Polymerization kinetics of wild-type ParF and ParF^H. A, sedimentation assays in which proteins (4–8 μm) were incubated in the absence (−) or presence (2 mm) of nucleotides for 10 min at 30 °C, and the reactions were then centrifuged. In all, 100 and 33%, respectively, of the pellet (P) and supernatant (S) fractions were resolved on a 12% SDS gel and stained with Coomassie Blue. The percentages of ParF proteins detected in the pellet fractions are shown. B, polymerization of wild-type and mutated ParF proteins monitored by dynamic light scattering. Proteins (2 μm) were preincubated at 30 °C for 5 min, at which time ATP or ADP (500 μm) and MgCl₂ (5 mm) were added (arrows). The reactions were followed for a further 55 min.

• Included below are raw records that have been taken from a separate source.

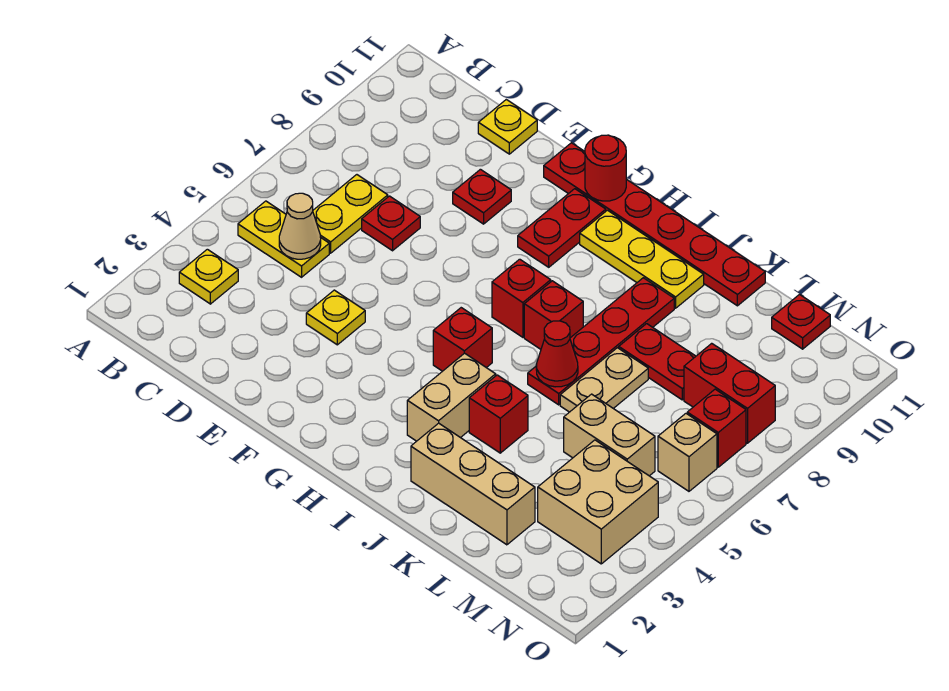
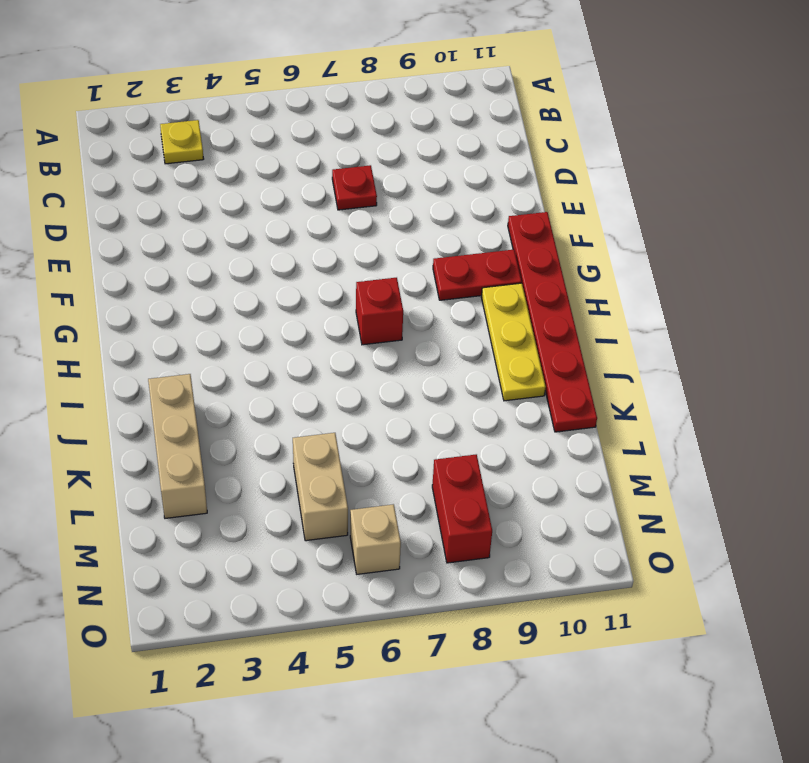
none -> yellow 1x2 plate [238,201,329,277]
none -> yellow 1x2 plate [313,175,388,253]
none -> yellow 1x1 plate [478,100,537,154]

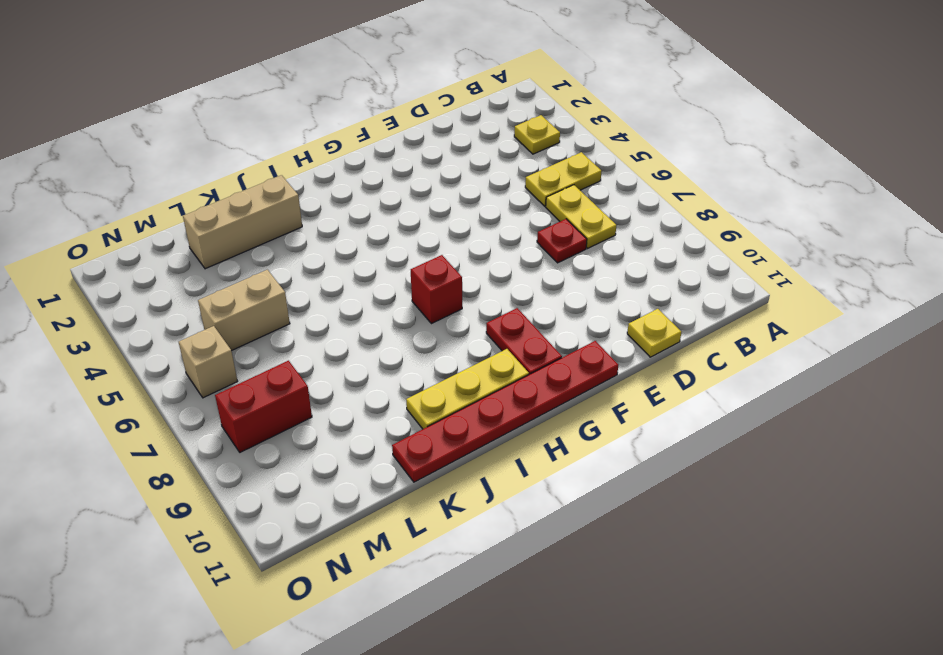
none -> yellow 1x1 plate [306,290,365,345]
none -> red 1x1 plate [453,169,511,224]
none -> red 1x1 brick [433,308,492,371]

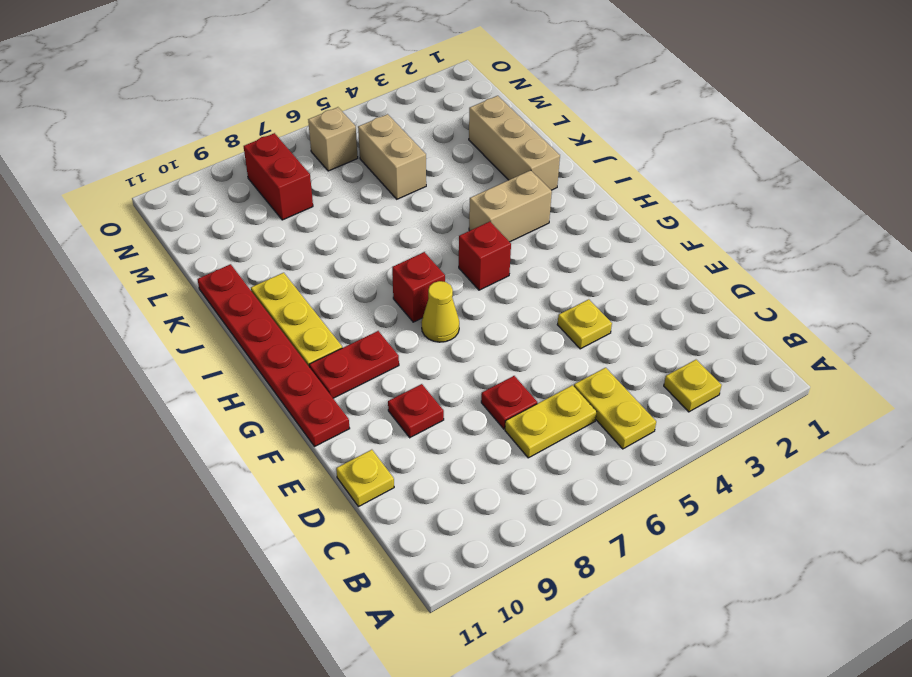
yellow 1x1 cone [421,281,459,342] -> none
none -> red 1x1 brick [524,281,583,349]
none -> red 1x1 brick [469,375,528,453]
none -> red 1x4 plate [528,278,674,405]

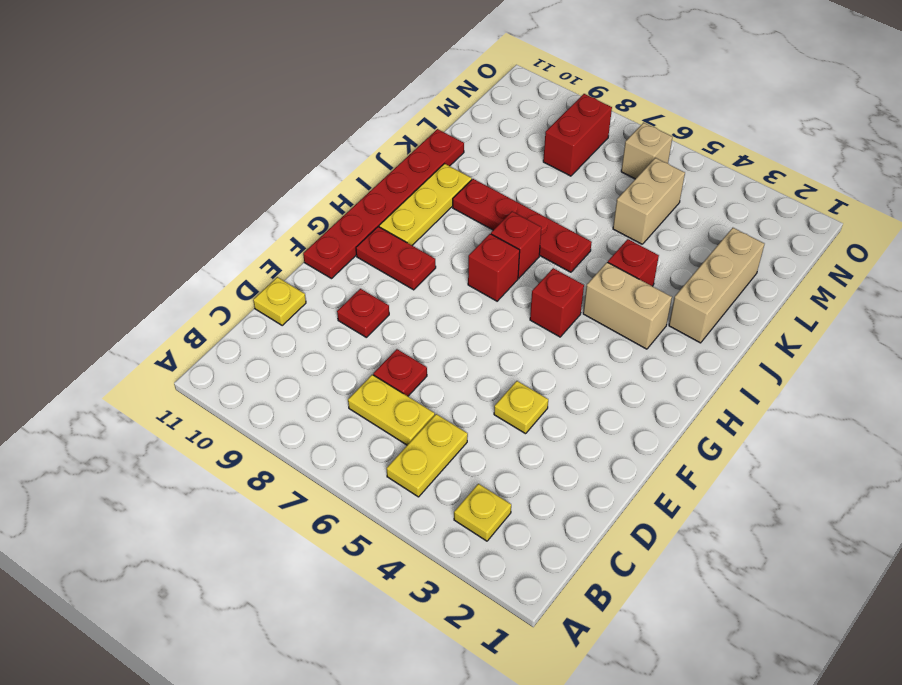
none -> tan 1x2 plate [560,348,648,412]
none -> red 1x2 plate [619,324,696,400]
none -> tan 2x2 brick [538,440,658,564]

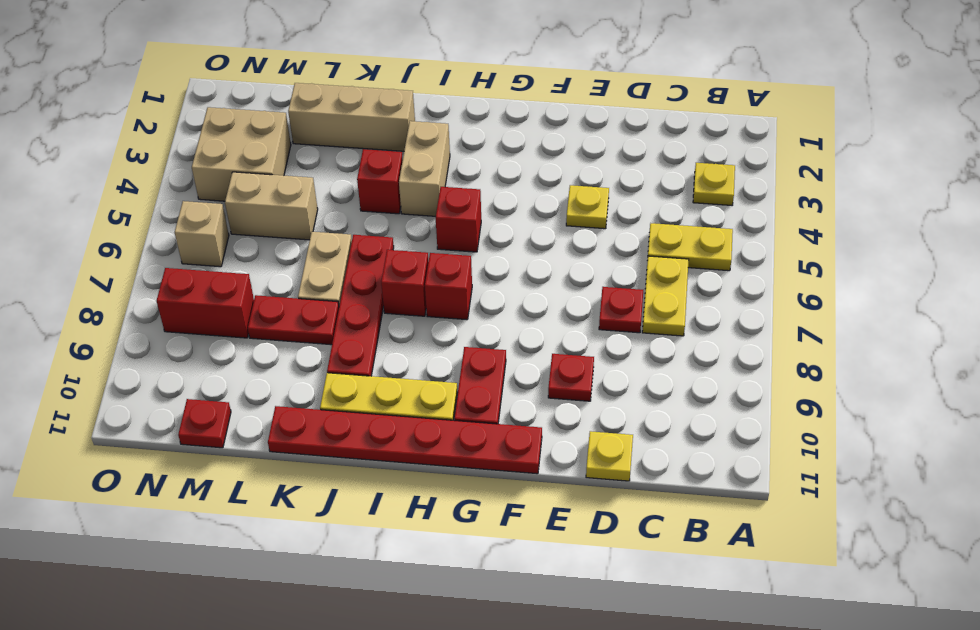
none -> red 1x1 brick [687,389,746,467]
none -> tan 1x1 cone [279,193,321,259]
none -> red 1x1 round brick [585,135,626,201]

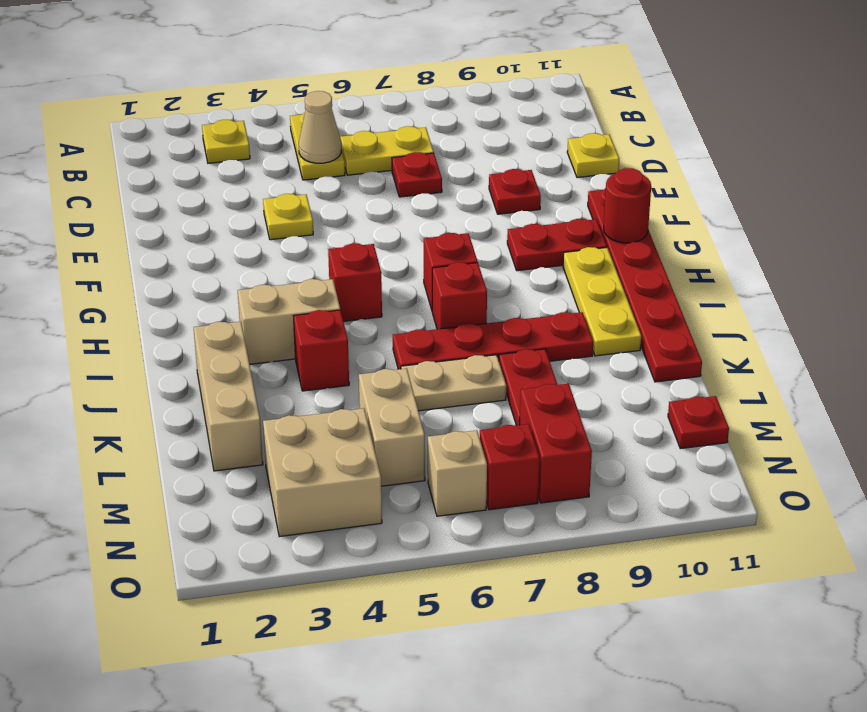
none -> red 1x1 cone [536,321,578,387]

The data in both panels are representative examples of experiments performed at least in duplicate with standard deviations ± 10%.

FIGURE 6.

Nucleotide binding elicits different polymerization responses in wild-type ParF and ParF^H. Steps 1 and 2, ATP (red oval) induces ParF dimerization (step 1 and Ref. 29) that primes the protein for polymerization (step 2 and Ref. 15). Step 3, ParF^H mutations mimic the effect of ATP binding (step 3), so that the protein is more prone to autopolymerization (step 4). Steps 5 and 6, in contrast, nucleotide binding by ParF^H causes a conformational change (step 5) that locks the protein into a configuration that is refractory to polymerization (step 6).